If a business does not face any competition, it has little incentive to lower its prices or improve its products, therefore Competition Laws and Policies are imperative as they seek to ensure that industries are competitive and consumers benefit from them too.
While most developed nations have had competition laws and policies in place for decades, they are relatively new to developing nations such as Namibia, bringing with it various challenges and questions on how to navigate through it.
As such, Standard Bank recently hosted a Competition Law Matters discussion attended by the local law fraternity, with South Africa’s Judge President of the Competition Appeal Court, Judge Dennis Davis as the key speaker to address Namibia’s Competition Law.
The discussion was also attended by Namibia Competition Commission (NaCC) Chief Executive Officer Vitalis Ndalikokule and Standard Bank Board Member Advocate Natasha Bassingthwaighte, who both served as panellists on the discussion on Competition Law Matters.
Judge Davis was educated at Herzlia School, Universities of Cape town (UCT) and Cambridge. He began teaching at UCT in 1977 and was appointed to a personal chair of Commercial Law, in 1989. He was appointed a Judge of the High Court in 1998 and as President of the Competition Appeal Court in 2000. Since his appointment to the Bench, he has continued to teach constitutional law and tax law at UCT where he is a Professor of Law.
He is a member of the Commission of Enquiry into Tax Structure of South Africa and was a Technical Advisor to the Constitutional Assembly when the negotiations for South Africa’s interim and final constitutions were formulated and concluded.
Standard Bank’s Chief Executive Vetumbuavi Mungunda, also addressed the attendees, noting that the design, application and interpretation of Competition Law needs ongoing discussion as it is fairly young. He also pointed out that regardless of the country’s population and industries, local companies were still expected to compete against global companies.
“Competition in business is required to drive fairness, efficiencies as well as transparent, sustainable economic growth which would benefit the population. At the same time, consolidations, mergers, joint-ventures, cooperative arrangements in businesses are imperative and at times the only tool available to drive growth and rescue struggling businesses especially during difficult and recessionary times as these we are experiencing in the last 2 years,” Mungunda said.
He explained that as such it is important that Namibia’s laws whilst promoting fair, transparent competition do not stifle consolidations, mergers and ongoing business acquisitions.
“Given the economic times, and prospects of legislations such as NEEEF, we felt necessary to arrange this public discussion, dialogue and discourse to facilitate a healthy balance between the application of the law and business needs/realities,” he stressed.

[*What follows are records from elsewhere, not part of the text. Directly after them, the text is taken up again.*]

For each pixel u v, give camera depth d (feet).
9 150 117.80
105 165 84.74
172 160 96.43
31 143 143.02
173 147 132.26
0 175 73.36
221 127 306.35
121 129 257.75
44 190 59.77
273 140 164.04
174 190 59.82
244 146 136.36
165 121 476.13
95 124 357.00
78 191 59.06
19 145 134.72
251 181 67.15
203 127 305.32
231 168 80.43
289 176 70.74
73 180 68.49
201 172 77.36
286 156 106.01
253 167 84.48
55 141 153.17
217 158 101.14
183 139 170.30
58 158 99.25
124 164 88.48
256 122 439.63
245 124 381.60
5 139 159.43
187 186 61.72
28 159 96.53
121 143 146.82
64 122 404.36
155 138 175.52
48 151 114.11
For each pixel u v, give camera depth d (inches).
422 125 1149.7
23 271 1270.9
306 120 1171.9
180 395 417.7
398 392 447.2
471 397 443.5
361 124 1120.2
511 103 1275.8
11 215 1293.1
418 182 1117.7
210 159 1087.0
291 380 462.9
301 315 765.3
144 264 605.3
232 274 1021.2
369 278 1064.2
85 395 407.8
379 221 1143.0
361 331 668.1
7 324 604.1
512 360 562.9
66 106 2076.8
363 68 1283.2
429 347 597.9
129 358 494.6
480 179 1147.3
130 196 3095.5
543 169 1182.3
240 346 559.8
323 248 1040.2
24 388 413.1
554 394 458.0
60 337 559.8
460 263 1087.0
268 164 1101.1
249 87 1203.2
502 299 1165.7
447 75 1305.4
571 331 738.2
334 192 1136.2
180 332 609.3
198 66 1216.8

Judge Davis in his address stated that Competition Law has become cutting edge stuff concerned with how economic power is skewed. He said that Competition Law should be on how things should be done properly but lamented that it doesn’t always work that way.
Competition Law and Policies are in response to a worldwide call that interventions are needed for markets by governments.
“The Competition Laws in Namibia and South Africa are ambitious. These Acts state that we do need an intervention but has also lifted its gaze and pointed to other serious structural issues owed to previous colonial rule that need to be addressed. If we wanted a standard Act where the market self-corrects we would only have the basic issues outlined (e.g. fair prices) but our Acts are also concerned with issues of equity,” he pointed.
The Competition Act was issued to safeguard and promote competition in the Namibian market; to establish the Namibian Competition Commission and make provision for its powers, duties and functions; and to provide for incidental matters. The Namibian Competition Commission, under section 22 of the Competition Act, 2003 (Act No. 2 of 2003), with the approval of the Minister of Trade and Industry, has made the rules set out in the Schedule.
He reiterated that the two Acts are ambitious because it goes beyond traditional Competition Laws; therefore it was important to question whether Competition Law has a role to play in economic equality.
Judge Davis said that some of the key issues stem from the relationship between structure and behaviour. In some countries, Cartels abuse their standing as dominant businesses, however he questioned the structure of large firms that don’t do anything wrong but make it hard for previously disadvantaged business owners to enter the market and promote innovation. “Namibia’s Act does not deal with that issue,” he said.
Computer algorithms that set prices and other technological advancements that were not in consideration before also raise questions within the Acts making it hard to create a balance.
“Namibia’s Act leaves everything to the Competition Commission; however South Africa has a competition tribunal that hears competition cases and are subject to adjudication… If we are trying to balance between public interest and efficiency and have concerns on structure and not just behaviour then we need a body for that. This body should be a specialist tribunal dealing with matters of Competition Law that has an understanding of economics as well as economic concepts,” he advised. The learned Judge suggested that certain decisions on completion law should vest in a tribunal rather than a ministry.
Intellectual property and sharing of that information for innovation also plays a huge role in Competition Law, Judge Davis stressed as it allows for people to question who innovates the economy. He explained that if organisations cannot get access to intellectual property, prices are pushed up by the holders of that intellectual property.
“We need to promote an economy in a market that is inclusive and does not only benefit some but all,” he concluded.